We’ve adopted something similar at Cabin. The City Council decides on top-level goals and a budget for a season. Then any individual or team can propose a quest that helps move the organization closer to those goals.
Pet3rpan also recently outlined a good approach whereby subDAOs are formed and funded every three months. Their KPIs are reviewed every three months after operating and their subsequent budgets are approved based on their performance.
Regardless of the path your DAO follows, a budget should be allocated, tied to a set of metrics, and a person or team made responsible for it.
Measuring
It’s not enough to set metrics. They have to be tracked and ideally they are reported autonomously (as opposed to self-reported).
Over the lifecycle of a budget you want to measure:
- The current state (so that you can later calculate the ROI)
- Progress and improvement
- The end result
How you do this will depend a lot on what the goal is. And the goal doesn’t have to be (nor should it necessarily be) financial. That’s a bad vibe when we’re talking about a community. The Krause House proposal is a great example: they’re calculating the number of posts per day in a channel as a proxy for engagement.
Reviewing
The budget should conclude with some sort of review period where the performance of the team is shared back with the rest of the group, perhaps in a town hall. This is where your DAO’s culture becomes more important than your accounting.
Someone either hit their KPIs or they didn’t. What happens next depends a whole lot on how your DAO views these metrics and the act of hitting them. Some teams intentionally set very ambitious goals with the expectation that they will most likely fail to meet them. Others set more measurable objectives with the intention they should at least be met, but ideally exceeded. This is a call you and your DAO get to make.
The important part here is that you review the performance, calculate the ROI, and over-communicate the results.
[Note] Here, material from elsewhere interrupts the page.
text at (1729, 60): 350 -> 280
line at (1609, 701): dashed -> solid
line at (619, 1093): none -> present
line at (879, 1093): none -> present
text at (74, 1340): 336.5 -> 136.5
My take is that all data is useful data. If someone did hit their KPIs then you got what you wanted (i.e. the goal itself), but that’s not all the data you have: you also got an insight into how to get what you want (i.e. how the goal was achieved). Both of these factor into a team’s performance.
Concluding Thoughts
A key component of DAOs is that decision making and execution gets pushed to the people closest to the problem, with hard and soft accountability tools to ensure they’re being a good steward:
Responsibility Accounting is one such hard accountability measure. A project is created and decentralized to an individual or small group that is then responsible to the rest of the organization for their return on investment.
Whether a goal is met or not, there should be a collective effort to mine the experience for everything you can. By doing this, your DAO can build up your own pattern language for decentralized execution.